Qes wrote:Now I'm not great at the game, and am willing to believe my play style is heavily responcible - but the results are hard to deny. When I lose a unit, losing a guardsman hurts more than losing a fighter. And tactically the guardsman doesnt last much longer. (i've seen more units survive because the gang-killers miss - which requires additional actions, gang-killers that hit, always arrive in sufficent damage numbers to kill it regardless - hence the despairty.)
First off, any time you've got four enemies pounding on a unit, something's gone wrong. Sometimes it's unavoidable and you just have to make a sacrifice, but that's when you bring out expendable units.

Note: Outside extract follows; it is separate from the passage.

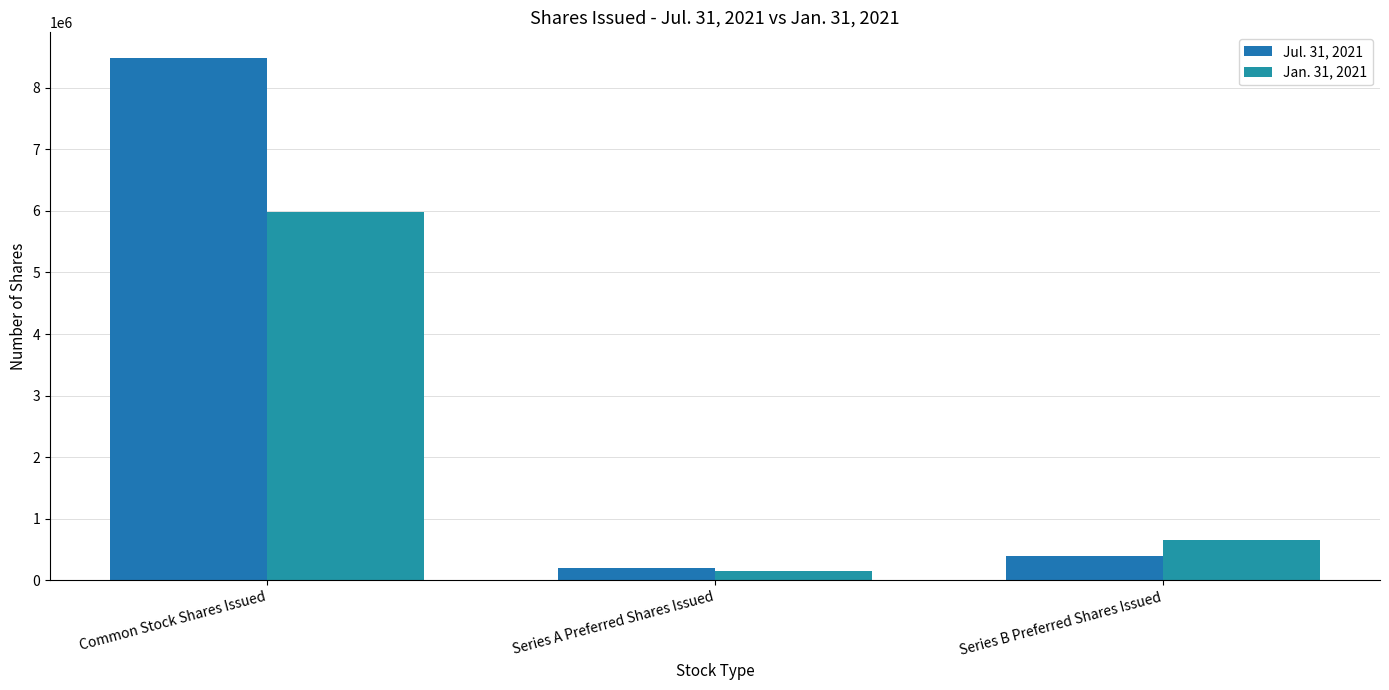

What are all the series names shown in the legend?

Jul. 31, 2021, Jan. 31, 2021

Not valued specialists.

If you have a defensive line arranged so that each unit can only be hit by 2-3 units, then it is fairly common to run into situations where a dwarf fighter could possibly die depending on their luck but where a dwarf guardsman would be guaranteed to survive. An unlucky fighter can die on a mountain that a guardsman would be able to hold no matter what. If you need to hold a forest or grassland hex, a fighter doesn't even have to get unlucky. Often a guardsman would be sure to survive in a grassland or forest hex that would be absolute suicide for a fighter. You end up with a badly wounded guardsman, but better a badly wounded 19g unit than a dead 16g unit and a gaping hole in your defensive line that the enemy can immediately exploit.